Jalinan kerjasama antara Pertamina dengan ENI dimaksudkan untuk pengembangan kilang hijau (green refinery). Tapi apadaya kerja sama tersebut disemprit oleh otoritas pemerintah Italia karena memakai minyak sawit mentah atau CPO Indonesia. Sebagaimana diketahui, CPO asal Indonesia oleh Uni Eropa dinilai tidak memenuhi standar ramah lingkungan.

Padahal rencana kerja sama ini memiliki keuntungan besar khususnya bagi Pertamina dalam rangka meningkatkan produksi green diesel untuk kebutuhan dalam negeri. 

Green diesel memiliki peranan yang sangat penting bagi Indonesia yaitu untuk menghemat konsumsi solar serta minyak bumi dimana sebagian diantaranya dipenuhi melalui impor. Dengan mengoptimalkan peran minyak sawit dan mengolahnya menjadi biofuel hal itu ditengarai bisa menghemat anggaran hingga Rp 25 triliun per tahun. Tentunya ini adalah sesuatu yang sangat berharga.

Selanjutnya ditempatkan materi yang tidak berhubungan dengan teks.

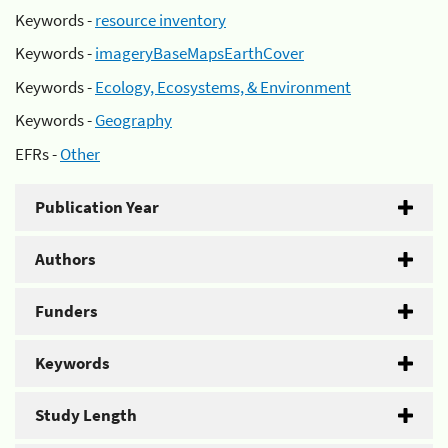
Keywords -
resource inventory
Keywords -
imageryBaseMapsEarthCover
Keywords -
Ecology, Ecosystems, & Environment
Keywords -
Geography
EFRs -
Other
Publication Year
Authors
Funders
Keywords
Study Length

Guna meningkatkan kapasitas produksi biofuel atau green diesel ini pemerintah atau dalam hal ini Pertamina memerlukan adanya jalinan kerjasama yang mampu mendukung upaya mereka untuk memproduksi biofuel berkualitas. 

Hal ini sebenarnya juga menjadi bagian dari visi Basuki Tjahaja Purnama atau Ahok selaku Komisaris Utama (Komut) Pertamina yang diberi mandat untuk mengurangi ketergantungan terhadap impor minyak dari luar. 

Dengan adanya pelarangan dari pemerintah Italia ini, bukan tidak mungkin hal itu akan semakin membuat Indonesia antipati terhadap Uni Eropa. Karena sebenarnya kerja sama yang coba dijalin Pertamina dengan ENI tersebut sayogyanya didedikasikan untuk pemenuhan kebutuhan dalam negeri Indonesia sendiri. Bahan baku dari Indonesia, dan hasil pengolahan pun juga untuk Indonesia. Akan tetapi kebijakan Uni Eropa membuyarkan semuanya.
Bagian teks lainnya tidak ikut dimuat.